■ **EXCERPT TO READ**:
* * * *
Lament

Lament is the heartfelt expression of grief, frustration, anger, fear, or complaint through prayer. Instead of just crying when life hits you hard, try "crying out" in a lament. This kind of prayer reaches toward God during your greatest trials and trusts him (by praising His character), even though life stinks. You must believe that God will work all things for good in your life, even the crummy things.

Jn. 16:33 “In this life you will have trouble. But take heart! I have overcome the world.”

How to pray a prayer of anguish

Have you ever felt emotionally raw and desperate? Angry, even? My first response in these situations is to rage at God, to make a pitiful plea for help (if no one else is around, that is) The question, then, is how to pray a prayer of anguish?

Grief, when directed at God, is a prayer. It's a lamentation that expects a response. Anguish can prompt the most beautiful and heart-felt prayers we ever pray.

Maybe you're not sure what to say. That's okay, too. The Holy Spirit hears the groaning of our hearts and responds to us with grace and love (Romans 8:26-27).

I go directly to Psalms when I need to groan. I start at Psalm 3, and I just keep going until I've said enough. I've underlined a lot of verses about anguish and fairness and deliverance in those pages, so I pray those verses back to God. Somehow, reading the Psalms give power to my prayer and assuage any guilt I'd have for expressing my pain and misery.

Praying God's words back to him keeps my prayer a lament instead of a complaint. Fortunately, most of David's Psalms end with the correct theology that God is good, and He will do good on my behalf. In context, these verses have power; out of context, they might seem cliché.

Here are a few of my favorite passages, turned into prayers that you can use during your dark times:

"Lord, I am in distress! Listen to me! Reach down your hand and hold me up!" (Ps. 18:6)

"Lord, have mercy on me! I'm traumatized. My body and soul are wracked with grief. I can't go on! I feel all my strength fading away. I'm not going to survive. Please rescue me!" (Ps. 31:9-10)

"Lord, I am in desperate need. My enemies surround me, wanting me to fail. Only you can help me. I wait for you to work in my life. Please hurry, before I lose everything!" (Ps. 31:15-16)

"Lord, I am watching the wicked succeed all around me. I'm holding my tongue, even though I want to scream that it's not fair. I'm trying to honor you, but my anguish is increasing. Give me perspective, God! Show me how this will end! But until then, teach me to have hope in you alone." (Ps. 39:1-7)
* * * *
■ **INFORMATION PROVIDED**:
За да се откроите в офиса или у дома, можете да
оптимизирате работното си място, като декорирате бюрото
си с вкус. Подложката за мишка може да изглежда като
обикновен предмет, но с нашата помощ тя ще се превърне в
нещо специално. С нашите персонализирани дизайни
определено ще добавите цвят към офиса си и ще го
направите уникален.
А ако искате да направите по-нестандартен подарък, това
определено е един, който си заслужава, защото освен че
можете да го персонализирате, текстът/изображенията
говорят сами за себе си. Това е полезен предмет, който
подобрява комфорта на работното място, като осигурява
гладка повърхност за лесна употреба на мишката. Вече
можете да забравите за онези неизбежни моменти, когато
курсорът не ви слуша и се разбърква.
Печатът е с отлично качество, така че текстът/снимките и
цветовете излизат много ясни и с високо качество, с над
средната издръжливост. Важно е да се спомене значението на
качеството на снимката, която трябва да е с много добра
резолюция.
* * * *
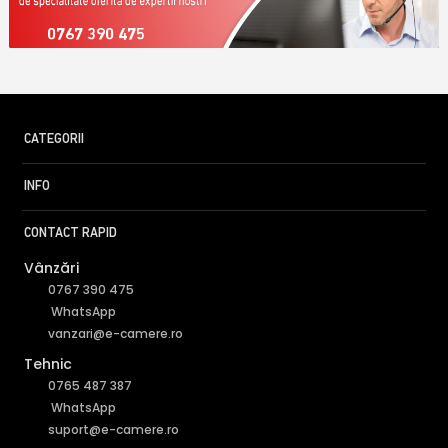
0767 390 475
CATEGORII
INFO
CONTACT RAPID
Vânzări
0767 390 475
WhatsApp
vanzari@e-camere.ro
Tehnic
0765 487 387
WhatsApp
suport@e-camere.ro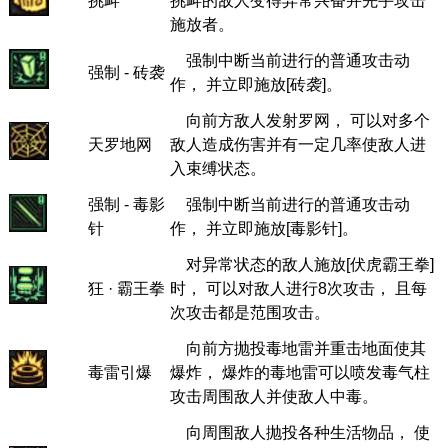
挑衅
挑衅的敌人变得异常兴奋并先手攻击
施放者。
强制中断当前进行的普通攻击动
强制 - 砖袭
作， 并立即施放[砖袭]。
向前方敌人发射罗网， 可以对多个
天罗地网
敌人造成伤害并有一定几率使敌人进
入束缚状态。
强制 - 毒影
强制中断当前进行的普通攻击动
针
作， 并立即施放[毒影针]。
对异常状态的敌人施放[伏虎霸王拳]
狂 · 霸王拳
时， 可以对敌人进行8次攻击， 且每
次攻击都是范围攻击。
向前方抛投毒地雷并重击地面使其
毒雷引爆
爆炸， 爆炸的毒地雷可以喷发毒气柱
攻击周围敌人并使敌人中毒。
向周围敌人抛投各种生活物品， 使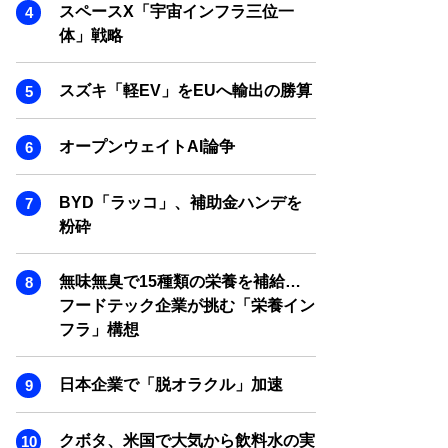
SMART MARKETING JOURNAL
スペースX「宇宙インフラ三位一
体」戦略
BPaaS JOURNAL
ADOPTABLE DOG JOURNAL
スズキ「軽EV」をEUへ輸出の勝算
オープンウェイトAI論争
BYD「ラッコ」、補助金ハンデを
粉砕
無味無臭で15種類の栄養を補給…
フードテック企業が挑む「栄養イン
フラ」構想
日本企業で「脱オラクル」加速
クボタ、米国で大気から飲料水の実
* * * *
Go on with the text about praying a lament, picking up right after its last line.

■ **RESPONSE AREA**:
"Lord, I am so discouraged. All my confidence is gone. I have given up hope. Help me to remember your faithfulness. My spirit is thirsty for you. Please come and refresh me!" (Ps. 143)

So take a minute and pray a psalm of agony. Cry out. God will answer you, because that's who he is. He is acquainted with grief. He can't help but respond to the cries of his children!

image by George Hodan


A Mother's Cry

Dear Lord Jesus,

When you lived on earth, you pined for your children--
you said you longed to protect the ones you loved,
gathering them like a hen gathers her chicks under her wings.
So you must know how I feel about my children.

I feel desperate for them all the time,
but especially when we are separated from each other.
I've found that it doesn't matter how old they are.
Do you feel the same way?

Being separate makes me painfully aware of my insecurities as their mother.
It's not so different than when they were babies, and I held their feverish bodies in the middle of the night, realizing just how desperate love had made me.
I remember comprehending that I was just not equipped well enough for this monumental role--
I was not prepared to shape a life.

It was then that I began realizing how terribly I needed you.
I still do.
Age has not lessened my inabilities or insecurities. Or my neediness.
Age has, if anything, created a wiser understanding of all of it.

I still need more than ever.
As my children grow, I am overwhelmed with the rush of time
and the realization that I am still growing myself.
And in many areas, I have failed to grow.

Please, Lord,
make me a mother who still gathers my chicks, who makes them feel safe with me.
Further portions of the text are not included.